3 direction suggestions.
7-day experiment.
Basic paywall.
Phase 2
AI follow-up.
Better scoring.
Weekly review.
Email reminders.
Shareable reports.
Phase 3
PWA / mobile app.
Voice journaling.
Coach dashboard.
Community / anonymous pattern library.
Team / career use case.
Risks
The main risk is that it becomes just a nice questionnaire without real transformation; that lowers retention. The second risk is overly generic AI output, so it is necessary to test quickly whether the user really feels after the first result that “this fits me,” and whether they return to the experiments and check-ins.
What to test first
Whether people complete onboarding.
Whether the output is strong enough for registration or payment.
Whether they return on day 3 and day 7.
Whether AI summaries are more valuable than the experiment planner.
Whether the hook works better as “find your purpose” or “find your next direction.”
Brief for the developer
Build a web app for self-discovery and direction planning based on the ikigai principle.
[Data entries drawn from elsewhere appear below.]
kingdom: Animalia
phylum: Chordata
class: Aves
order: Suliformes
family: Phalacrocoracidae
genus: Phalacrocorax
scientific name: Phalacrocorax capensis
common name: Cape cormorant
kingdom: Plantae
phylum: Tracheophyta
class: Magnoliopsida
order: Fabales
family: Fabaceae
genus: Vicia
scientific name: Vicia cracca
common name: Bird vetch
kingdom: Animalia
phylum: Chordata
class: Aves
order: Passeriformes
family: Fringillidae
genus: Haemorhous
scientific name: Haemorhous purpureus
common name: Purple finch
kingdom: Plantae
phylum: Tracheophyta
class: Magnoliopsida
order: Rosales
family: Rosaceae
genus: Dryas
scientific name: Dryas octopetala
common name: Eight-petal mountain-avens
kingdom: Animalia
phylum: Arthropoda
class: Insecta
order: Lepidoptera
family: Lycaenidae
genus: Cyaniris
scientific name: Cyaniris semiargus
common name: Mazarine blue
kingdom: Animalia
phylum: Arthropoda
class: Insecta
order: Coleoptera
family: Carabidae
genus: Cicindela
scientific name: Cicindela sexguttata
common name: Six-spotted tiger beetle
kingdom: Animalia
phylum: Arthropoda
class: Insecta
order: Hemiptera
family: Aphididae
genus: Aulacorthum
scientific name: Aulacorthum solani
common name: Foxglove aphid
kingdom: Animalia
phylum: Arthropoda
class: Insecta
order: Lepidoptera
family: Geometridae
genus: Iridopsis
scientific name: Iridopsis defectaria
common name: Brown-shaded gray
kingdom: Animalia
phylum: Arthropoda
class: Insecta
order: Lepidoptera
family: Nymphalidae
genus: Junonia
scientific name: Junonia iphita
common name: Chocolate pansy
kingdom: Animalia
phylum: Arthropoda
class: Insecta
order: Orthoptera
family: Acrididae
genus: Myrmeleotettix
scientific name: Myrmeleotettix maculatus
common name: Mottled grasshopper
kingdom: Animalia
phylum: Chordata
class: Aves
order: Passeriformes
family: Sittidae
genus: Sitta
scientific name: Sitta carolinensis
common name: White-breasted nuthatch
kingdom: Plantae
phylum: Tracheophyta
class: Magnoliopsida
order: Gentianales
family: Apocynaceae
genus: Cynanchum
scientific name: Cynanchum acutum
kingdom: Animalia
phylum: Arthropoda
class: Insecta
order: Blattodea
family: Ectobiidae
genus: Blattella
The user goes through onboarding, answers a series of reflection questions in 4 areas, the system turns their answers into 3–5 directions and scores them by energy, strengths, usefulness, and practical feasibility, and then offers a small experiment and ongoing check-ins for each direction. The MVP must include onboarding, a reflection flow, a results screen, an experiment planner, daily check-ins, weekly review, and a basic payment layer. The product should be designed as a freemium subscription tool with an emphasis on retention, shareable outputs, and content-driven acquisition.